Each player has a latent "injury hazard rate" that you estimate hierarchically — borrowing strength across similar players (same position, age, workload). The posterior updates as the season progresses, incorporating rest days, minutes played, and high-intensity sprints. Wide posteriors early in the season → narrow as data accumulates.

Model: Bayesian survival analysis (Cox or Weibull) | Prior: Hierarchical by position/age | Output: P(injury in next 5 matches)
Bayesian vs. Frequentist: When to Use Which
It's not a religion — it's a toolkit
Use Bayesian When
  • • Small samples (few matches, new players)
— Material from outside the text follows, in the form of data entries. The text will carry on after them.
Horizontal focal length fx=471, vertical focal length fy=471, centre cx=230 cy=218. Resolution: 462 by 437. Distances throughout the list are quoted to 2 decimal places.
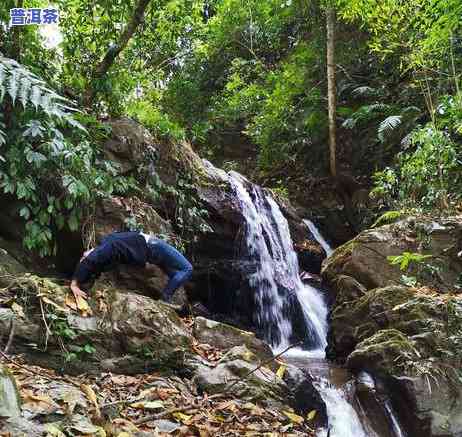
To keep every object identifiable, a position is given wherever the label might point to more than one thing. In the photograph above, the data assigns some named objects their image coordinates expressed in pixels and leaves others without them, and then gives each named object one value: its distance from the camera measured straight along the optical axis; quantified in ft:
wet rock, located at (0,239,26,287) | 14.52
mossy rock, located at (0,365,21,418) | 7.33
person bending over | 15.55
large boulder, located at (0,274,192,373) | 12.11
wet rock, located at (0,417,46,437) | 7.13
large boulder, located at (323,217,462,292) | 21.81
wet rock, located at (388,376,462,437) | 14.16
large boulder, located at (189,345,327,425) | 12.91
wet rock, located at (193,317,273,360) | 16.19
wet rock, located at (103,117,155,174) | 22.63
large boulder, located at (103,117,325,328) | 23.36
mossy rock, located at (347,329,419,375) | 16.02
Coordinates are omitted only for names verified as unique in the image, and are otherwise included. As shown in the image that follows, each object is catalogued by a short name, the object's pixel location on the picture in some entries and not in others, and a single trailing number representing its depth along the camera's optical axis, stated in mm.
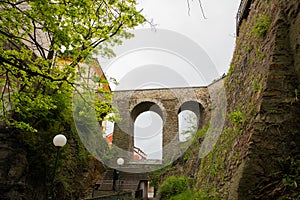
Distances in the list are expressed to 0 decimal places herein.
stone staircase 9289
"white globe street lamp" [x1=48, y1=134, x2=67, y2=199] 4766
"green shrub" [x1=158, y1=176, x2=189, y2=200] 7071
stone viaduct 13148
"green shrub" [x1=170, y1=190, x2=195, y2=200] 5286
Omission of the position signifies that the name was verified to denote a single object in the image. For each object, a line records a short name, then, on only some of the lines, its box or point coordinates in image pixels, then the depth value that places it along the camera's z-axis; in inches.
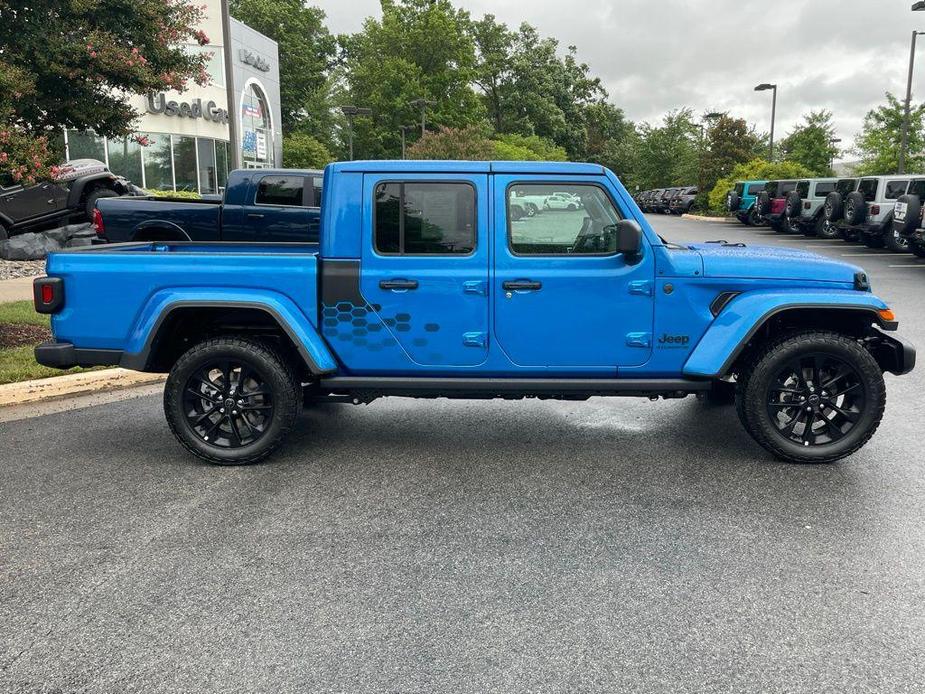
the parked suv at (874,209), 787.4
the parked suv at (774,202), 1141.8
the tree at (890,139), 1327.5
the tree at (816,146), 1737.2
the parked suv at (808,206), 1033.5
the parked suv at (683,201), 1857.8
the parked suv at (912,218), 641.0
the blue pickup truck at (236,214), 442.6
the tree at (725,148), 1955.0
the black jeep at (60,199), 621.6
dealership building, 1214.9
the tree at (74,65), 283.3
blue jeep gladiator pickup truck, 189.6
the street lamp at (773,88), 1628.9
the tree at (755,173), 1567.4
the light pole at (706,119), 2119.0
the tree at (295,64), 2677.2
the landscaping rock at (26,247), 604.7
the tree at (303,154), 2081.7
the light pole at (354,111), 1639.6
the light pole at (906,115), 1161.4
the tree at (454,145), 1443.2
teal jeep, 1300.4
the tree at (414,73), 2431.1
  • • You have genuine prior knowledge
  • • You need uncertainty quantification
  • • Decisions depend on posterior probabilities
  • • Hierarchical structure (teams, leagues, seasons)
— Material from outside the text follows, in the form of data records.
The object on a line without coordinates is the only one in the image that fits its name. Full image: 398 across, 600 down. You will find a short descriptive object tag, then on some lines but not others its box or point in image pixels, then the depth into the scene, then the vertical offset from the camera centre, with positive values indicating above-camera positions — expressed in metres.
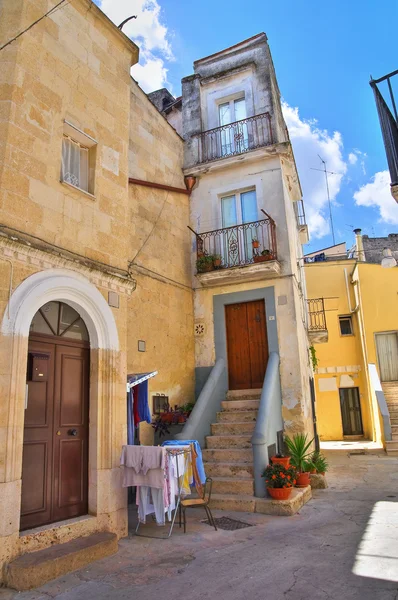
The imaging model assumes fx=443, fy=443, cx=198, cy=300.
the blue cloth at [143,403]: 7.79 +0.08
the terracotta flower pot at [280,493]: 7.16 -1.45
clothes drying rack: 5.93 -0.73
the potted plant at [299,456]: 8.38 -1.08
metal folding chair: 5.98 -1.30
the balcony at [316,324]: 15.32 +3.06
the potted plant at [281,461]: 7.74 -1.02
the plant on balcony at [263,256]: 10.19 +3.28
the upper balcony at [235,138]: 11.14 +6.73
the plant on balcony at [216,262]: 10.74 +3.35
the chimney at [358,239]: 22.88 +7.99
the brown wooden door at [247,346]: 10.27 +1.32
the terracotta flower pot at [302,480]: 8.34 -1.46
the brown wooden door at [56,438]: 5.10 -0.31
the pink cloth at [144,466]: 5.71 -0.74
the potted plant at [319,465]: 9.59 -1.38
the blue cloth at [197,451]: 6.35 -0.66
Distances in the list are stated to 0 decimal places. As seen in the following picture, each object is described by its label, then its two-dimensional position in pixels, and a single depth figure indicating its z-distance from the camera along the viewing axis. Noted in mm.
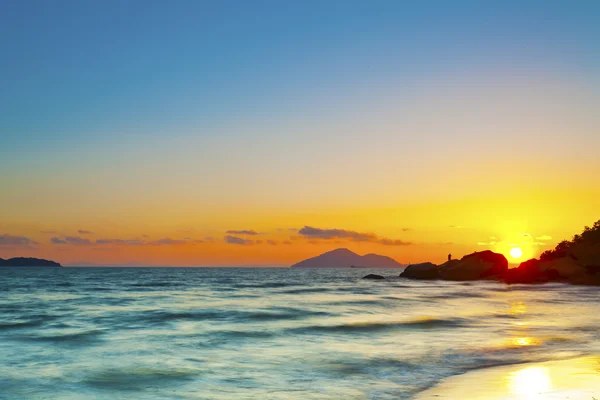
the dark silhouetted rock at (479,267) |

  • • Sequential updating (in-game, week-by-week)
Frequentist Is Fine When
  • • Large datasets (millions of events)
  • • You just need predictions, not uncertainty
  • • Computational budget is very tight
  • • The model is simple (logistic regression, XGBoost)
  • • Prior specification is genuinely controversial
  • • You need fast iteration speed
The Pragmatic View

With enough data, Bayesian and frequentist methods converge to the same answers. The prior washes out. The difference matters most in exactly the situations football analytics faces: small samples, structured data, and decisions that require probability statements. If you're betting, you need posteriors. If you're training a neural network on millions of tracking frames, MLE is fine.

Summary
What You Learned
  • ✓ Why small football samples need Bayesian thinking
  • ✓ Bayes' theorem: Posterior ∝ Likelihood × Prior
  • ✓ Prior distributions and encoding domain knowledge
  • ✓ Conjugate updates (Beta-Binomial, Normal-Normal)
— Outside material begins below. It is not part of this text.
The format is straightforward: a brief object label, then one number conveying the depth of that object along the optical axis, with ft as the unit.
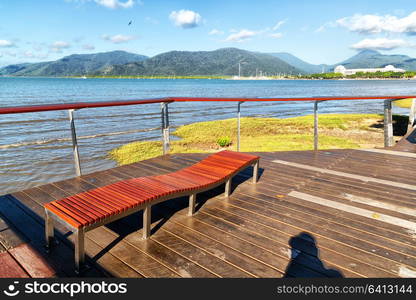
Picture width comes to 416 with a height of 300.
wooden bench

  • ✓ Credible intervals vs. confidence intervals
  • ✓ MCMC for complex models
  • ✓ Hierarchical models and partial pooling
  • ✓ Six football applications
Key Equations
P(θ|D) ∝ P(D|θ) × P(θ)
Beta(α,β) + k wins, n-k losses → Beta(α+k, β+n-k)
μₙ = (μ₀/σ₀² + nx̄/σ²) / (1/σ₀² + n/σ²)
σₙ² = 1 / (1/σ₀² + n/σ²)
λᵢⱼ = exp(αᵢ - δⱼ + γ)
Key Takeaway

Bayesian inference isn't about being "more correct" than frequentist statistics — it's about getting the right answers to the right questions. When you have small samples, prior knowledge, hierarchical structure, and you need probability statements about parameters (which is most of football analytics and all of betting), Bayesian modelling isn't optional — it's the natural framework. Start with Beta-Binomial for rates, add hierarchical structure for teams, and reach for MCMC when models get complex.